Atheists' ridicule won't win friends and influence people
Barney Zwartz is religion editor of The Age
http://www.theage.com.au/
March 16, 2010
Richard Dawkins addresses the Global Atheist ConventionPhoto: Luis Ascui
If the meek really do inherit the earth, it won't be the atheists who turned out in force in Melbourne at the weekend for what organisers believe to be the world's biggest atheist conference.
It probably does mark in some way a coming of age for the militant atheist movement: they are visible and vocal, energetic and starting to become organised.
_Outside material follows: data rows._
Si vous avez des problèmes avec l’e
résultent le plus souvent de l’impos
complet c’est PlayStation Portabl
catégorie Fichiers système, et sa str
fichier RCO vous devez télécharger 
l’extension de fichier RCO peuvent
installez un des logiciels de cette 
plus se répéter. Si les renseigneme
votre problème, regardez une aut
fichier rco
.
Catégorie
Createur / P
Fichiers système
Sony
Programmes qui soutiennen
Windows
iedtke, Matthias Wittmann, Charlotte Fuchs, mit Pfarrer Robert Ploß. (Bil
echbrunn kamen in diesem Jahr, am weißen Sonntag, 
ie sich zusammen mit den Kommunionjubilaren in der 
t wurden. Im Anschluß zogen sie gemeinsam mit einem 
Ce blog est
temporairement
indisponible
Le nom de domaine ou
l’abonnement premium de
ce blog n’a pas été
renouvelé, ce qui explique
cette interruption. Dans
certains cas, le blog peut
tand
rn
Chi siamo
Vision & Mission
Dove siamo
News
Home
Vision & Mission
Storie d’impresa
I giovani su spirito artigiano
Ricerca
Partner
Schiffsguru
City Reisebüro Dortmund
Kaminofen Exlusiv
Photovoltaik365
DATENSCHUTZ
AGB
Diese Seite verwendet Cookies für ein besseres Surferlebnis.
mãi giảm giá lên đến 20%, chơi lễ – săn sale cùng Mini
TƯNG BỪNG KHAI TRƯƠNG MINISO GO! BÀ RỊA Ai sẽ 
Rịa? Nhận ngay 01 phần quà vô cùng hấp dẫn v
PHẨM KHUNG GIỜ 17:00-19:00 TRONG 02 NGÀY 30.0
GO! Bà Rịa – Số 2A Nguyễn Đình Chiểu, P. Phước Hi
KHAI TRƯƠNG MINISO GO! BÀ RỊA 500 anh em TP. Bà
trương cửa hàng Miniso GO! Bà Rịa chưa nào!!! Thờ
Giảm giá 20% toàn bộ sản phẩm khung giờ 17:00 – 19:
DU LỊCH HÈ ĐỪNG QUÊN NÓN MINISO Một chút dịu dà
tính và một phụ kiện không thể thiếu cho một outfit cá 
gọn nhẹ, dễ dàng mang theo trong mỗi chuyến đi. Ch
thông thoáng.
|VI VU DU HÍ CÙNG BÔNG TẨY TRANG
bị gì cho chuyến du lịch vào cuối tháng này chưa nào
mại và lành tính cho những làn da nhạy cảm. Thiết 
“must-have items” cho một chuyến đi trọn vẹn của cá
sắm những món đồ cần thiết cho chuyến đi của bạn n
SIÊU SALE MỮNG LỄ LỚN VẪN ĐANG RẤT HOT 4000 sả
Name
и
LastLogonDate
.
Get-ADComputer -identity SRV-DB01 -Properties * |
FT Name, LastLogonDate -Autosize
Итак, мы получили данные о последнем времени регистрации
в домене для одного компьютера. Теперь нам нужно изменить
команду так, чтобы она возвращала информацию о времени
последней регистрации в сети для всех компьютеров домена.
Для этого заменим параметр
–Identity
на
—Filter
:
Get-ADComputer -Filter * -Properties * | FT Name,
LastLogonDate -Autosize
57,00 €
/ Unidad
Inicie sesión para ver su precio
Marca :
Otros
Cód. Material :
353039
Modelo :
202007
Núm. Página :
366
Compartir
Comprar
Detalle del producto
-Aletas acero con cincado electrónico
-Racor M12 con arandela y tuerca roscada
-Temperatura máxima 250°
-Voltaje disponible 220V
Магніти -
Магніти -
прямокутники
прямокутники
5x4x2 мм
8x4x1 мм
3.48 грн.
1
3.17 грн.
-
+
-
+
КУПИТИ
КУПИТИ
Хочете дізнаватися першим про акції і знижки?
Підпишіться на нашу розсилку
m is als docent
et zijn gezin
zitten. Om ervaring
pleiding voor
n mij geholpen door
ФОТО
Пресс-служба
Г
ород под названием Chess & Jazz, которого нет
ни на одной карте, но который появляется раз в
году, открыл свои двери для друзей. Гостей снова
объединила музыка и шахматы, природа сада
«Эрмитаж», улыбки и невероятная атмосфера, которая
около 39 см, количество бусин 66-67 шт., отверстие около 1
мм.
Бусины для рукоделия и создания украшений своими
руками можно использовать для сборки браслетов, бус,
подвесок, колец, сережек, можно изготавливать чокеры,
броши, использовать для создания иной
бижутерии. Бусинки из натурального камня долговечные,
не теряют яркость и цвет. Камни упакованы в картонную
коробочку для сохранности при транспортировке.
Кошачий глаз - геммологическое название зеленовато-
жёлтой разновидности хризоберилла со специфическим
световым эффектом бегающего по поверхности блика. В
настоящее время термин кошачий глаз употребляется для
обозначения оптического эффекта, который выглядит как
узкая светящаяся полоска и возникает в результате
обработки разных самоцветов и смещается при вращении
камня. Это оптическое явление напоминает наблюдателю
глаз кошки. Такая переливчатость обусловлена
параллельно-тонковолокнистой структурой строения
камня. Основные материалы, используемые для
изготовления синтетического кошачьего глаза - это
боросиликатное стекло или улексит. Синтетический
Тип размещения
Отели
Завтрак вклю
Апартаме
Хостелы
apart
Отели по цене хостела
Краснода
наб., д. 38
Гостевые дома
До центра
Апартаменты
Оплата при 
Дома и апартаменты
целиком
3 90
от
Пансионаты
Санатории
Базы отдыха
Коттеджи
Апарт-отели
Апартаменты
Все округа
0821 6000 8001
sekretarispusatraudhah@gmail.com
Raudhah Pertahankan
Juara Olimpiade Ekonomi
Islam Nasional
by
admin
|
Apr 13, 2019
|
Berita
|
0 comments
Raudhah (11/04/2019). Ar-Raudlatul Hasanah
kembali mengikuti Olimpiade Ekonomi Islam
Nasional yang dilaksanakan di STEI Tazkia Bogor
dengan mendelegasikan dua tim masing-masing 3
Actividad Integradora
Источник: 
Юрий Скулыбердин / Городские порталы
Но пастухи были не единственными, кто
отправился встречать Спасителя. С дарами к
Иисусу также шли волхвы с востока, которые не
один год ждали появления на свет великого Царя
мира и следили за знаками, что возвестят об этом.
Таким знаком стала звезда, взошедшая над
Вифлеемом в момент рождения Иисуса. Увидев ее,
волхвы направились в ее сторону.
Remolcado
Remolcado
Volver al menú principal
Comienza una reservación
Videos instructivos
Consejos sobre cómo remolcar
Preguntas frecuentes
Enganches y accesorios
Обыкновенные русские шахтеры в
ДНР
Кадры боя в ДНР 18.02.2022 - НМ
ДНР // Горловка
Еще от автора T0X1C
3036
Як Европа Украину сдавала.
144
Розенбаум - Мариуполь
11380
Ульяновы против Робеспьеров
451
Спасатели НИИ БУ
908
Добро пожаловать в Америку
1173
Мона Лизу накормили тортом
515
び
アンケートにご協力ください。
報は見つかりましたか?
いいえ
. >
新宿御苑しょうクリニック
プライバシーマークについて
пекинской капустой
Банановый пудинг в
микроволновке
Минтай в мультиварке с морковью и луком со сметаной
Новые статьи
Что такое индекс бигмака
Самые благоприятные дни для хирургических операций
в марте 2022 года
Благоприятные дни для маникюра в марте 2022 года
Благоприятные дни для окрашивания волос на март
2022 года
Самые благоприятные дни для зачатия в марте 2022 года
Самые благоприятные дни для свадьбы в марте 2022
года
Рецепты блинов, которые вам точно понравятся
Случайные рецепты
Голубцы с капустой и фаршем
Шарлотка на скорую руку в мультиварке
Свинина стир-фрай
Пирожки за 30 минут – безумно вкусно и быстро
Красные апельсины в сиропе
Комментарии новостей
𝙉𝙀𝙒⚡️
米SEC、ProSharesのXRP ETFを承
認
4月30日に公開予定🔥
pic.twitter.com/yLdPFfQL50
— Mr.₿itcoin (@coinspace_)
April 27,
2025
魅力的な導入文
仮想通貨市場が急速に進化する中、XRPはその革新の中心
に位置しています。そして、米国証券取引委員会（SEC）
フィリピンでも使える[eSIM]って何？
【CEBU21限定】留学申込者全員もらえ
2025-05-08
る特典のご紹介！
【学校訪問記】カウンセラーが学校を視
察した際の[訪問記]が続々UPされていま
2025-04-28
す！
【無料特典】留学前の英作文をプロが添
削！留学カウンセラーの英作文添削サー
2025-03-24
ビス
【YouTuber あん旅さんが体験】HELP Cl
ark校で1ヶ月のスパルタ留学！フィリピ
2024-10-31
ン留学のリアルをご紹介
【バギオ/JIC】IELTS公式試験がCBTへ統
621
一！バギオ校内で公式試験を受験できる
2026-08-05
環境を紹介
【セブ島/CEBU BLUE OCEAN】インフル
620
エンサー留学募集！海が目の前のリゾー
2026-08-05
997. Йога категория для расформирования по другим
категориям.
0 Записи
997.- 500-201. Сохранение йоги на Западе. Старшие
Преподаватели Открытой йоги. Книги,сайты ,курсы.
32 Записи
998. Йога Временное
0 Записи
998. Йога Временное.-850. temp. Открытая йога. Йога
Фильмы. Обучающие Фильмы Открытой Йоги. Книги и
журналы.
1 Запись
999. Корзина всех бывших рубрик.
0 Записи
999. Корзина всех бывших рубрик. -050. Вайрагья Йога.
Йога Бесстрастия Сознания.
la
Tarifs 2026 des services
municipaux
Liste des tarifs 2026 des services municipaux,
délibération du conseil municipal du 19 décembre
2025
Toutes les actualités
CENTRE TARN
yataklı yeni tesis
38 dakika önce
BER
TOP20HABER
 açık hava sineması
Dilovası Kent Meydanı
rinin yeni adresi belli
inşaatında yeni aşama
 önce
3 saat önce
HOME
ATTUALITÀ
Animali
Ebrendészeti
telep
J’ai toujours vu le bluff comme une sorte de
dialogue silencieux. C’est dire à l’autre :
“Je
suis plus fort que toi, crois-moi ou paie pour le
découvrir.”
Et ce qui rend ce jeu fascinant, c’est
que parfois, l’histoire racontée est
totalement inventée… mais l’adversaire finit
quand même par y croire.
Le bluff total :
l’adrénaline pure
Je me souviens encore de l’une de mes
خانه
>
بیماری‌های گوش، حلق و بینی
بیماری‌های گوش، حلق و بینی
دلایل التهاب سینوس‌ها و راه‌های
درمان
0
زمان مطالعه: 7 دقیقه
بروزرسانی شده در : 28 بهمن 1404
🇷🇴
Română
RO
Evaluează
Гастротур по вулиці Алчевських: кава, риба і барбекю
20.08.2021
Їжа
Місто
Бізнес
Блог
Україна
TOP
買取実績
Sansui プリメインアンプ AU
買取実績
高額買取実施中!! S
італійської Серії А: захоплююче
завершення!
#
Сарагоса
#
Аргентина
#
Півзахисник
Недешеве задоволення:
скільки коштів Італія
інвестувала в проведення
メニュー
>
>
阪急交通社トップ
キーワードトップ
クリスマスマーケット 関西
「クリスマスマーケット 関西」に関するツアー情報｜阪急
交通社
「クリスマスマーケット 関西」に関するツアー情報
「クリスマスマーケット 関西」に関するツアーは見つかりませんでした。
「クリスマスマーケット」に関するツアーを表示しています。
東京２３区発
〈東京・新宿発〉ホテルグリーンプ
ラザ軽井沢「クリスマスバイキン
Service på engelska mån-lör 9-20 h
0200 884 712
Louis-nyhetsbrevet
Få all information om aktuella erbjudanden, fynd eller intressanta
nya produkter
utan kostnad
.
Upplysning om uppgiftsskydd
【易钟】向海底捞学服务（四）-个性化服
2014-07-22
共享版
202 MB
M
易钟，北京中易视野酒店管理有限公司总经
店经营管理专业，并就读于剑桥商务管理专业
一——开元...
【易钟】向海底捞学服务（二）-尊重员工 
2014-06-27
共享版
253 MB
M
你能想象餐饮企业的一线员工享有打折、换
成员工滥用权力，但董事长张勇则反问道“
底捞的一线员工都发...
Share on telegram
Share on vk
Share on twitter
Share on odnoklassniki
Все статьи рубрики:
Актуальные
They are gaining in confidence, which is no bad thing - but, as a couple of brave speakers observed, they would be much more persuasive if a touch less strident, a touch less dogmatic, a touch humble.
We are all enriched when people think through serious issues rather than inheriting parental or cultural assumptions, and when atheists advocate a view of a better society they must be taken seriously. By implication, of course, they must extend the same courtesy.
One lesson the atheist movement is learning, as the convention shows, is that it must broaden its appeal, reaching out to secularists, rationalists and others who share similar goals.
Evaluating the convention depends on what one considers its purpose. If it was to validate hardline atheists to themselves and give them confidence, it was a triumph. If it was to take a mature look at how to advance the cause of secularism, politically and socially, the speakers should probably have spent less time ridiculing religion and more on positive and practical ideas.
It was superfluous for speaker after speaker to point out that believers are deluded fantasists who believe in a magic friend who does magic tricks, because for almost everyone at the conference that was an article of faith already.
Many there would be horrified at how similar it was to evangelical meetings I have covered, down to the bouffant-haired televangelist prototype in Atheist Alliance International president Stuart Bechman, who was master of ceremonies. Every jibe brought a burst of applause - all that was missing was the "hallelujahs".
A convention about something you don't believe in is an odd thing. I wondered last week on my blog whether it risked being a self-congratulatory gabfest of like-minded people united mostly by their disdain for believers. It wasn't. Certainly there was plenty of disdain, but the general atmosphere was less smug than expectant, eager, hopeful. Although a couple of speakers were crude polemicists or intolerably shallow, the key speakers offered much more.
When he talks about science, Richard Dawkins is articulate, accessible and passionate, and I was impressed by philosophers Peter Singer, A.C.Grayling and Tamas Pataki, and by Taslima Nasrin, whose personal story of being exiled for fighting for women's freedom in Muslim Bangladesh reduced many to tears.
In Australia, as a sociologist told me, organised atheism is a nascent movement that has yet to learn to articulate its own viewpoint without misrepresenting others. But it took Christians a long time to learn that, and some still haven't.
Here's my advice. If atheists can reduce their contempt for believers and work harder for their positive goal - reducing the footprint of religion in society - they may begin to exert more of the influence they feel they deserve.
But, to be effective, they need clear and focused targets. Some of these were identified, such as removing funding for religious schools, removing tax exemptions for religious agencies, and working to make separation of church and state more explicit.
When it comes to secularism, they have more support than perhaps they realise. Many Christians and agnostics support secularism, as long as it is understood as a voice for all in which none is privileged, rather than the removal of any religious voice from the public arena (which would be undemocratic).
The humour at the convention was in some ways the most revealing aspect. Some I found very clever; but some it would be charitable to categorise as inept.
American comedian Jamie Kilstein bellowed a monologue at about 600 words a minute, making him hard to hear: just as well, perhaps, as two-thirds of the words began with "f" and ended with "k", and the rest were very specific about gay sexual practices. More than one present confided that it was the low point for them, especially with children there.
Also unworthy were ABC science presenter Robyn Williams offering "a devastating argument against religion in two words: Senator Fielding"; former Hillsong member Tanya Levin: "I'm finally getting to hang out with the adults"; and Rationalist Society president Ian Robinson, asking whether there were any believers in the audience. "OK, I'll speak really slowly." (Wild applause after each.)
What was missing was any sign of self-deprecation. Atheism will be a mature movement in Australia when atheists can laugh not just at the religious, but at themselves.